Stored data entries:
------------------------------------------------

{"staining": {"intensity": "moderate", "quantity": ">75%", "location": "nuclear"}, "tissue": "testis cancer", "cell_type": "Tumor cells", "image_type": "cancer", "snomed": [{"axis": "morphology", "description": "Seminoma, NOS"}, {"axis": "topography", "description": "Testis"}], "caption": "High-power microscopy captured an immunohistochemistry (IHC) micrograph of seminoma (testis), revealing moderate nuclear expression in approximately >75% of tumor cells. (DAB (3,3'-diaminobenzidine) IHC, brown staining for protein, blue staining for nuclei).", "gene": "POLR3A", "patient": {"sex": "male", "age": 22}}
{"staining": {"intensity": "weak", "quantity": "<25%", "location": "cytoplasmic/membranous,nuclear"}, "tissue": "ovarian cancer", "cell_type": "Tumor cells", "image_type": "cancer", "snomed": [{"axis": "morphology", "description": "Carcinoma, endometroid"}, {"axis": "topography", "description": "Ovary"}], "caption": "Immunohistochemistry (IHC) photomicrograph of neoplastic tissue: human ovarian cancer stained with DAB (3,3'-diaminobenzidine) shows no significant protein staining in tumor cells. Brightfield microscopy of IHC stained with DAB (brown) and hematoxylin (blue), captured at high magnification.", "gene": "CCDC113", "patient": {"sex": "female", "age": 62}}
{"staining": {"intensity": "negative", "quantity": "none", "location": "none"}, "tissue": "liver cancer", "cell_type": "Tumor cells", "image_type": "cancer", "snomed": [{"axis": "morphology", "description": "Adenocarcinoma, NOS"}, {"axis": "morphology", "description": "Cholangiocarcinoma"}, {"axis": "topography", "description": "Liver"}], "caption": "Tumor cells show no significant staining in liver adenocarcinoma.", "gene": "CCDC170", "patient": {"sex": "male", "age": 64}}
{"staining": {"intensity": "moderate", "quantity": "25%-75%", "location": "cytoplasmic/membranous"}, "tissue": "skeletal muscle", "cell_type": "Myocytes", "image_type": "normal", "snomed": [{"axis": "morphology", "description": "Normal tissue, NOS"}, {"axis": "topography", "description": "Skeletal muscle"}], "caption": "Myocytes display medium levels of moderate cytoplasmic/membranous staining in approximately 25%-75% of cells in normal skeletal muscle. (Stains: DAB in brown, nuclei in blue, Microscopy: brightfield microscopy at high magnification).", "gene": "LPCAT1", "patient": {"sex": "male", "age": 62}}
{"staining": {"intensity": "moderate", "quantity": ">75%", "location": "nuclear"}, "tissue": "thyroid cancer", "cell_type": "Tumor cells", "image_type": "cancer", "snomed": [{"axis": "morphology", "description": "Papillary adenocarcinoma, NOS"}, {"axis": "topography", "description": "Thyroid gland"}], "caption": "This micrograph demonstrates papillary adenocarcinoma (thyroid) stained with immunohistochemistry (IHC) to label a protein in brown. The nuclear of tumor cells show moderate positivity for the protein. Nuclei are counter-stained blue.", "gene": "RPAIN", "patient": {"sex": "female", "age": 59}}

------------------------------------------------

## What to produce
Output every record without changing any wording.

## Task response
{"staining": {"intensity": "moderate", "quantity": ">75%", "location": "nuclear"}, "tissue": "testis cancer", "cell_type": "Tumor cells", "image_type": "cancer", "snomed": [{"axis": "morphology", "description": "Seminoma, NOS"}, {"axis": "topography", "description": "Testis"}], "caption": "High-power microscopy captured an immunohistochemistry (IHC) micrograph of seminoma (testis), revealing moderate nuclear expression in approximately >75% of tumor cells. (DAB (3,3'-diaminobenzidine) IHC, brown staining for protein, blue staining for nuclei).", "gene": "POLR3A", "patient": {"sex": "male", "age": 22}}
{"staining": {"intensity": "weak", "quantity": "<25%", "location": "cytoplasmic/membranous,nuclear"}, "tissue": "ovarian cancer", "cell_type": "Tumor cells", "image_type": "cancer", "snomed": [{"axis": "morphology", "description": "Carcinoma, endometroid"}, {"axis": "topography", "description": "Ovary"}], "caption": "Immunohistochemistry (IHC) photomicrograph of neoplastic tissue: human ovarian cancer stained with DAB (3,3'-diaminobenzidine) shows no significant protein staining in tumor cells. Brightfield microscopy of IHC stained with DAB (brown) and hematoxylin (blue), captured at high magnification.", "gene": "CCDC113", "patient": {"sex": "female", "age": 62}}
{"staining": {"intensity": "negative", "quantity": "none", "location": "none"}, "tissue": "liver cancer", "cell_type": "Tumor cells", "image_type": "cancer", "snomed": [{"axis": "morphology", "description": "Adenocarcinoma, NOS"}, {"axis": "morphology", "description": "Cholangiocarcinoma"}, {"axis": "topography", "description": "Liver"}], "caption": "Tumor cells show no significant staining in liver adenocarcinoma.", "gene": "CCDC170", "patient": {"sex": "male", "age": 64}}
{"staining": {"intensity": "moderate", "quantity": "25%-75%", "location": "cytoplasmic/membranous"}, "tissue": "skeletal muscle", "cell_type": "Myocytes", "image_type": "normal", "snomed": [{"axis": "morphology", "description": "Normal tissue, NOS"}, {"axis": "topography", "description": "Skeletal muscle"}], "caption": "Myocytes display medium levels of moderate cytoplasmic/membranous staining in approximately 25%-75% of cells in normal skeletal muscle. (Stains: DAB in brown, nuclei in blue, Microscopy: brightfield microscopy at high magnification).", "gene": "LPCAT1", "patient": {"sex": "male", "age": 62}}
{"staining": {"intensity": "moderate", "quantity": ">75%", "location": "nuclear"}, "tissue": "thyroid cancer", "cell_type": "Tumor cells", "image_type": "cancer", "snomed": [{"axis": "morphology", "description": "Papillary adenocarcinoma, NOS"}, {"axis": "topography", "description": "Thyroid gland"}], "caption": "This micrograph demonstrates papillary adenocarcinoma (thyroid) stained with immunohistochemistry (IHC) to label a protein in brown. The nuclear of tumor cells show moderate positivity for the protein. Nuclei are counter-stained blue.", "gene": "RPAIN", "patient": {"sex": "female", "age": 59}}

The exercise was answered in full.